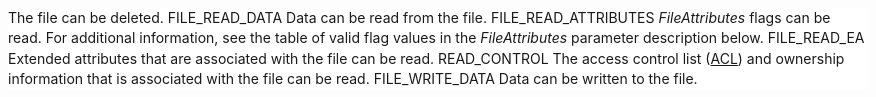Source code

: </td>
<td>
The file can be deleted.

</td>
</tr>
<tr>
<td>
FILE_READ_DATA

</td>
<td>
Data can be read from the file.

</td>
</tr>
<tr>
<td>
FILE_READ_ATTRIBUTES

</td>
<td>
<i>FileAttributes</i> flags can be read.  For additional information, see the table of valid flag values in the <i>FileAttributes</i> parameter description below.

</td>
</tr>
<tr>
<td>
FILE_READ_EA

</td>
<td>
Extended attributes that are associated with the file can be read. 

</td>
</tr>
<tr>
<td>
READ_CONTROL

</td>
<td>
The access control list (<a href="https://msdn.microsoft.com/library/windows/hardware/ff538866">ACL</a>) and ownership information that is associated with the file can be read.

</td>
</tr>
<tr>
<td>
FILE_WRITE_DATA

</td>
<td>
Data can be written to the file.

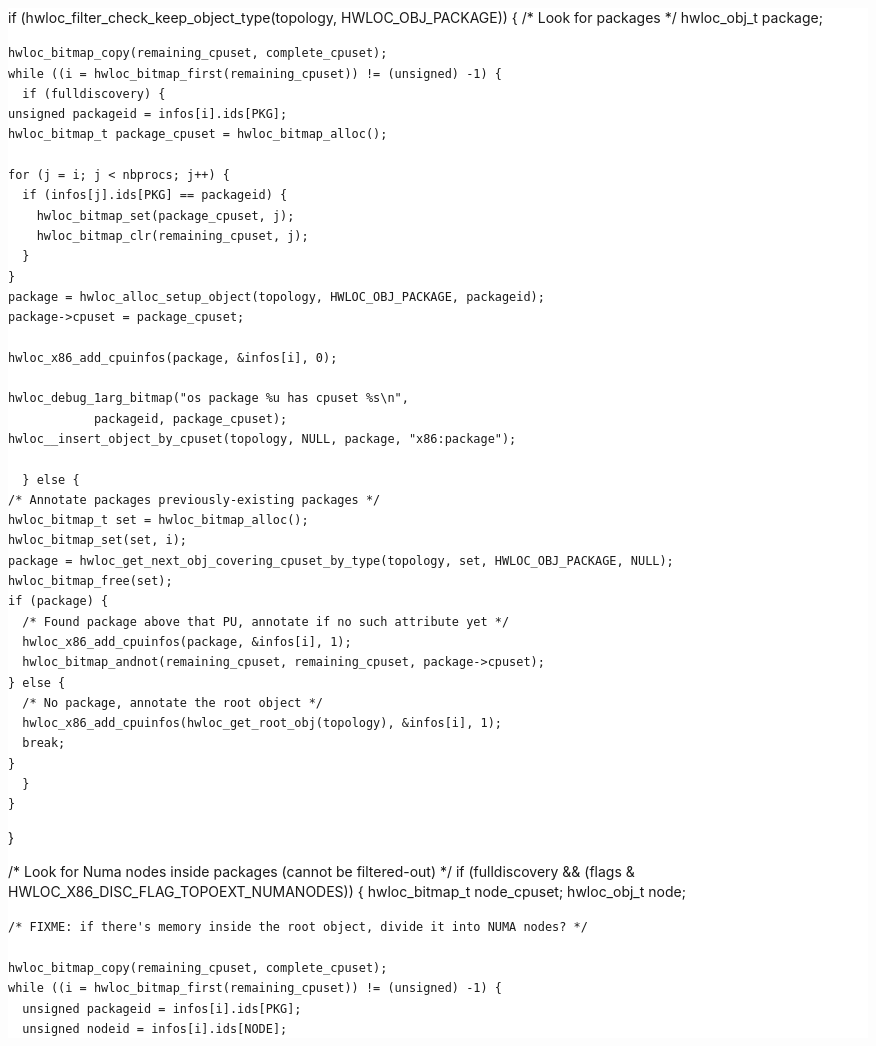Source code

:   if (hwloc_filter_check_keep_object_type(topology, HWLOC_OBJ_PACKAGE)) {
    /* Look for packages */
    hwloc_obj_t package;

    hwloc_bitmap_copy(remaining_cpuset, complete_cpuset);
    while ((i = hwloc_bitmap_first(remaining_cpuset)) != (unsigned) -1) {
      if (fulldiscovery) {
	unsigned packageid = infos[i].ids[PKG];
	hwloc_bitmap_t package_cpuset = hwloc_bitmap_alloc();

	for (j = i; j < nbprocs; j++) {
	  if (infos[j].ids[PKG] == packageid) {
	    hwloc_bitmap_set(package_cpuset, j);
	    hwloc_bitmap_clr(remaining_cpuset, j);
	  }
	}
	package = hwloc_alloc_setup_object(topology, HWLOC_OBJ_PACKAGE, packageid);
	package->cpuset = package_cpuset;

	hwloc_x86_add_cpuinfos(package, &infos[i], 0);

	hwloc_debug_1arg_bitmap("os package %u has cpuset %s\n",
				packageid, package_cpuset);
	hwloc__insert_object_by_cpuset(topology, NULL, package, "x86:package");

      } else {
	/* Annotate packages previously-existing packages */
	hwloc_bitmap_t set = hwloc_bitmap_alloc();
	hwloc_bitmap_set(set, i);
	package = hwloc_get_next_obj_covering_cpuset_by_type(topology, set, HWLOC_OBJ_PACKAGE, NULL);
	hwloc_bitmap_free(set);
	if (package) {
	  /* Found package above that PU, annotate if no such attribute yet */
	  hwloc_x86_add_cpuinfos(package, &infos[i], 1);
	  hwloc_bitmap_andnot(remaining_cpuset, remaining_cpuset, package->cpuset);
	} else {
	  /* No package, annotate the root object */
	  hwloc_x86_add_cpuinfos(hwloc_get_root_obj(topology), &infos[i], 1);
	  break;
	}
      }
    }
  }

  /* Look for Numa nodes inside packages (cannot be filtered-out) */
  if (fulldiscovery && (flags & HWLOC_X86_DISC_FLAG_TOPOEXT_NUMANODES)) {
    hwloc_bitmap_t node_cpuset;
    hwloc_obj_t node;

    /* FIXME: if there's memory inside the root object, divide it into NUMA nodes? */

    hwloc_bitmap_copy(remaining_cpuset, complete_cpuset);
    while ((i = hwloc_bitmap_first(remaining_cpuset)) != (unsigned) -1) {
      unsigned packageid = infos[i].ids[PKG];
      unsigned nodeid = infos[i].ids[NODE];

§ **Work instruction**
Repeat the entries verbatim; no pictures.

§ **Answer space**
Source code

: </td>
<td>
The file can be deleted.

</td>
</tr>
<tr>
<td>
FILE_READ_DATA

</td>
<td>
Data can be read from the file.

</td>
</tr>
<tr>
<td>
FILE_READ_ATTRIBUTES

</td>
<td>
<i>FileAttributes</i> flags can be read.  For additional information, see the table of valid flag values in the <i>FileAttributes</i> parameter description below.

</td>
</tr>
<tr>
<td>
FILE_READ_EA

</td>
<td>
Extended attributes that are associated with the file can be read. 

</td>
</tr>
<tr>
<td>
READ_CONTROL

</td>
<td>
The access control list (<a href="https://msdn.microsoft.com/library/windows/hardware/ff538866">ACL</a>) and ownership information that is associated with the file can be read.

</td>
</tr>
<tr>
<td>
FILE_WRITE_DATA

</td>
<td>
Data can be written to the file.

Source code

:   if (hwloc_filter_check_keep_object_type(topology, HWLOC_OBJ_PACKAGE)) {
    /* Look for packages */
    hwloc_obj_t package;

    hwloc_bitmap_copy(remaining_cpuset, complete_cpuset);
    while ((i = hwloc_bitmap_first(remaining_cpuset)) != (unsigned) -1) {
      if (fulldiscovery) {
	unsigned packageid = infos[i].ids[PKG];
	hwloc_bitmap_t package_cpuset = hwloc_bitmap_alloc();

	for (j = i; j < nbprocs; j++) {
	  if (infos[j].ids[PKG] == packageid) {
	    hwloc_bitmap_set(package_cpuset, j);
	    hwloc_bitmap_clr(remaining_cpuset, j);
	  }
	}
	package = hwloc_alloc_setup_object(topology, HWLOC_OBJ_PACKAGE, packageid);
	package->cpuset = package_cpuset;

	hwloc_x86_add_cpuinfos(package, &infos[i], 0);

	hwloc_debug_1arg_bitmap("os package %u has cpuset %s\n",
				packageid, package_cpuset);
	hwloc__insert_object_by_cpuset(topology, NULL, package, "x86:package");

      } else {
	/* Annotate packages previously-existing packages */
	hwloc_bitmap_t set = hwloc_bitmap_alloc();
	hwloc_bitmap_set(set, i);
	package = hwloc_get_next_obj_covering_cpuset_by_type(topology, set, HWLOC_OBJ_PACKAGE, NULL);
	hwloc_bitmap_free(set);
	if (package) {
	  /* Found package above that PU, annotate if no such attribute yet */
	  hwloc_x86_add_cpuinfos(package, &infos[i], 1);
	  hwloc_bitmap_andnot(remaining_cpuset, remaining_cpuset, package->cpuset);
	} else {
	  /* No package, annotate the root object */
	  hwloc_x86_add_cpuinfos(hwloc_get_root_obj(topology), &infos[i], 1);
	  break;
	}
      }
    }
  }

  /* Look for Numa nodes inside packages (cannot be filtered-out) */
  if (fulldiscovery && (flags & HWLOC_X86_DISC_FLAG_TOPOEXT_NUMANODES)) {
    hwloc_bitmap_t node_cpuset;
    hwloc_obj_t node;

    /* FIXME: if there's memory inside the root object, divide it into NUMA nodes? */

    hwloc_bitmap_copy(remaining_cpuset, complete_cpuset);
    while ((i = hwloc_bitmap_first(remaining_cpuset)) != (unsigned) -1) {
      unsigned packageid = infos[i].ids[PKG];
      unsigned nodeid = infos[i].ids[NODE];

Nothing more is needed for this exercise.